Aim of the exercise. In the entries below, find the line with "63: (332, 108, 1.19)" and the line with "83: (157, 14, 0.69)". Return those two lines and all lines between them, exactly.

Collected data

········

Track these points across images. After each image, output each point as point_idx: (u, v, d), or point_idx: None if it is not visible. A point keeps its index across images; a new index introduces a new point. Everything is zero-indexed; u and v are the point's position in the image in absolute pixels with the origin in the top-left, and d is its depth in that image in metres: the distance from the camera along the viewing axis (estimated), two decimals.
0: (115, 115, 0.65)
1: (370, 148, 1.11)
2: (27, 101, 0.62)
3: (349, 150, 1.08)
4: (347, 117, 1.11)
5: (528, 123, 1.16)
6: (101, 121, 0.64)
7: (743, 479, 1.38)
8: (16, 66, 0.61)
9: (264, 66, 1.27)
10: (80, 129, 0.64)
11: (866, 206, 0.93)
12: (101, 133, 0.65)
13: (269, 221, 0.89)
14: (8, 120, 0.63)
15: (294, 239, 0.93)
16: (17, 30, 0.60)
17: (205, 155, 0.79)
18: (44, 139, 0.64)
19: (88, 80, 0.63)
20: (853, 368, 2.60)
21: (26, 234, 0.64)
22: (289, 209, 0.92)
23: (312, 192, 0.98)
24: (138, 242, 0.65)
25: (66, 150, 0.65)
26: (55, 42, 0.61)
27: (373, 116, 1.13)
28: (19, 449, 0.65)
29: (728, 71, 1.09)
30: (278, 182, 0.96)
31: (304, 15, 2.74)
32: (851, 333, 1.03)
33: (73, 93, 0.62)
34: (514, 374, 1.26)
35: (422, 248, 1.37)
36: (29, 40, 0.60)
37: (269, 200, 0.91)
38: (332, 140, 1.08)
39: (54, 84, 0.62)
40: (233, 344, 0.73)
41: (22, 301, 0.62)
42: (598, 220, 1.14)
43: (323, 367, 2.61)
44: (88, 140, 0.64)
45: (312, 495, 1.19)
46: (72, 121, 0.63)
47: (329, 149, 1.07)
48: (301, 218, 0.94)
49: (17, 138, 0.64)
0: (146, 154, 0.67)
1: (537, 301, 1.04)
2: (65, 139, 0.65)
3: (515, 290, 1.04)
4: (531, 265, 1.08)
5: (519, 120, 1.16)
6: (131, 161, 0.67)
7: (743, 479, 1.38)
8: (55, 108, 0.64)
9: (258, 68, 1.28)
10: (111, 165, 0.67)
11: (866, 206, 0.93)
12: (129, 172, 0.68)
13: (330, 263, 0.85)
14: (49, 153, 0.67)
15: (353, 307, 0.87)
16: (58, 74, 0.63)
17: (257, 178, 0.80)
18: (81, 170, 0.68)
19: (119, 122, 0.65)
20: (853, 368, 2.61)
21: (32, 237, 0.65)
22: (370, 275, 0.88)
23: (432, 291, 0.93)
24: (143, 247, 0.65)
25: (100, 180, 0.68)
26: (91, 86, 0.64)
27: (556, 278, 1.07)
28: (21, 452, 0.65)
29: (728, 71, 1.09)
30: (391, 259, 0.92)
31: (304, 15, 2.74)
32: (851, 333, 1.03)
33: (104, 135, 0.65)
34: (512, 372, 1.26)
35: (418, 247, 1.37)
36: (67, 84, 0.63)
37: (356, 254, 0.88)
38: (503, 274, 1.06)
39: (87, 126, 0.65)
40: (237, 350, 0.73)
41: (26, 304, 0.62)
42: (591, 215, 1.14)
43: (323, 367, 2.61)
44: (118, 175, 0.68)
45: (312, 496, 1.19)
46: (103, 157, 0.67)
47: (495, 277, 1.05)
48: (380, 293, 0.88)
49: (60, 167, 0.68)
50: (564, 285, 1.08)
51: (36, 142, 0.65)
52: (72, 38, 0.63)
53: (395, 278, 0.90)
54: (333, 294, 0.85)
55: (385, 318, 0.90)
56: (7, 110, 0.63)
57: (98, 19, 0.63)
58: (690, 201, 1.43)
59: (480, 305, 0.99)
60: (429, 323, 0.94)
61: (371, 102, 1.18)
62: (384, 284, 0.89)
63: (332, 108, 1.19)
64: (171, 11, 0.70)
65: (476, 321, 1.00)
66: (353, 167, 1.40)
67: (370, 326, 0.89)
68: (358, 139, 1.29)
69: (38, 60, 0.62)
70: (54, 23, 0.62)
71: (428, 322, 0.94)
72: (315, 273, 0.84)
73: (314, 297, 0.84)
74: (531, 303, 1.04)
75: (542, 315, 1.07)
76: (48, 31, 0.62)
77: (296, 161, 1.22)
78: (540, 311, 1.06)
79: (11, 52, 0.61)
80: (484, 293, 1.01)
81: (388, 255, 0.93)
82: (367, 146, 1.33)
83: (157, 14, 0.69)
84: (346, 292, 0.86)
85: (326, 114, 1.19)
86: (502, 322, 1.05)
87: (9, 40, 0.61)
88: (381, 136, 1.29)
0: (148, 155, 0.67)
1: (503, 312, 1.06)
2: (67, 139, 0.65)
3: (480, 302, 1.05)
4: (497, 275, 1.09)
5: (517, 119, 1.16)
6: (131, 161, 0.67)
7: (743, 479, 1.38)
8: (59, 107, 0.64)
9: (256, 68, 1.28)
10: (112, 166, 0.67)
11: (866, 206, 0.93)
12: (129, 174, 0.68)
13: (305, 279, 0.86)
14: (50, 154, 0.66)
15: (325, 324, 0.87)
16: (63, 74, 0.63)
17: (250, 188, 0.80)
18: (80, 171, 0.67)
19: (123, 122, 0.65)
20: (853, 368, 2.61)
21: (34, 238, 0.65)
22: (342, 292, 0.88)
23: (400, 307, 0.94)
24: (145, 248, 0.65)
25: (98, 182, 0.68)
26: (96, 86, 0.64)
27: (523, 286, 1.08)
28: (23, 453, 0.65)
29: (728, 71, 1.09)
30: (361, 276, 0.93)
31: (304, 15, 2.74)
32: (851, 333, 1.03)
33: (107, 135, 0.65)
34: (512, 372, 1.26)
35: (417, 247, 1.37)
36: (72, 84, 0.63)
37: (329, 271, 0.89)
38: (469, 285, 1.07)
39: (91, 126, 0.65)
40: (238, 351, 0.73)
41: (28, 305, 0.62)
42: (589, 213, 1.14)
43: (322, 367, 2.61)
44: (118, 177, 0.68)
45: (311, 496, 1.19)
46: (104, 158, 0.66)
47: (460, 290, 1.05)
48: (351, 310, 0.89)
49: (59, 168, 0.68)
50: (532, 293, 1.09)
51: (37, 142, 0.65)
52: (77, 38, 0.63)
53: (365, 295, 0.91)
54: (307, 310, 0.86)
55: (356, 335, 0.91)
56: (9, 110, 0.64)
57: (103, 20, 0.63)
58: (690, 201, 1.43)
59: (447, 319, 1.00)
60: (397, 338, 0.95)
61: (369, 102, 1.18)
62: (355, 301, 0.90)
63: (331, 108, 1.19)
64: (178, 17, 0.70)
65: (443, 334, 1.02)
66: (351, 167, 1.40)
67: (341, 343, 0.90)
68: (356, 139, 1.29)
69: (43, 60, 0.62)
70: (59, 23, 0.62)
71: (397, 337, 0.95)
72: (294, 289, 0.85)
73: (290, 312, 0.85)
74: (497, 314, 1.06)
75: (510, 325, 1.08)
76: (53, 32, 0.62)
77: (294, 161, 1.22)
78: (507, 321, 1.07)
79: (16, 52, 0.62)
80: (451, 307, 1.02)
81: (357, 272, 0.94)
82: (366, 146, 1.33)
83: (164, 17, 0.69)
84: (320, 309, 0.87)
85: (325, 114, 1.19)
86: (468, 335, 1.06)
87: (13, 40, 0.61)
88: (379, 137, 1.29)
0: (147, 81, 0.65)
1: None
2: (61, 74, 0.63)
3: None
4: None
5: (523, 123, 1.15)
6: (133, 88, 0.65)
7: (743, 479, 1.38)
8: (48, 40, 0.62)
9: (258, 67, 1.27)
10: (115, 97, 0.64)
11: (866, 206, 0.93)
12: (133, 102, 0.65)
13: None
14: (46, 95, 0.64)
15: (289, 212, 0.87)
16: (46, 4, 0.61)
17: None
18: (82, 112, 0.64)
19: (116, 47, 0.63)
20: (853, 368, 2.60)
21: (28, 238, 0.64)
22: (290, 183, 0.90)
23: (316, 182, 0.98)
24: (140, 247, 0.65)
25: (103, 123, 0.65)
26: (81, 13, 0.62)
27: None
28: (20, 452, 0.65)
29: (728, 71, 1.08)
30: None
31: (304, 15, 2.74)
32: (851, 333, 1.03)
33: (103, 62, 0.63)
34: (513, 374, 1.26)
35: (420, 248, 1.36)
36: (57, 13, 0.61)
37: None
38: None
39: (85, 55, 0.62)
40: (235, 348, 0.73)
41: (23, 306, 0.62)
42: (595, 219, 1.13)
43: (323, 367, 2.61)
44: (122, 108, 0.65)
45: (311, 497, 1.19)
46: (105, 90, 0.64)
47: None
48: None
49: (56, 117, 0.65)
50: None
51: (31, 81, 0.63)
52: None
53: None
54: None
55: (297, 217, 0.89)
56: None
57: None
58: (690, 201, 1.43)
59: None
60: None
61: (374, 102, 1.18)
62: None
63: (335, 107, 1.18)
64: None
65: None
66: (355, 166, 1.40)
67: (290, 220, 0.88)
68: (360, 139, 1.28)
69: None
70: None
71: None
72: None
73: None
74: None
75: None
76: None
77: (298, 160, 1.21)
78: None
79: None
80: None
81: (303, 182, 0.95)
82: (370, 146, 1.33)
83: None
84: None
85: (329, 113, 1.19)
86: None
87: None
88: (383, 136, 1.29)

········

Solution to the exercise.
63: (332, 108, 1.19)
64: (171, 11, 0.70)
65: (476, 321, 1.00)
66: (353, 167, 1.40)
67: (370, 326, 0.89)
68: (358, 139, 1.29)
69: (38, 60, 0.62)
70: (54, 23, 0.62)
71: (428, 322, 0.94)
72: (315, 273, 0.84)
73: (314, 297, 0.84)
74: (531, 303, 1.04)
75: (542, 315, 1.07)
76: (48, 31, 0.62)
77: (296, 161, 1.22)
78: (540, 311, 1.06)
79: (11, 52, 0.61)
80: (484, 293, 1.01)
81: (388, 255, 0.93)
82: (367, 146, 1.33)
83: (157, 14, 0.69)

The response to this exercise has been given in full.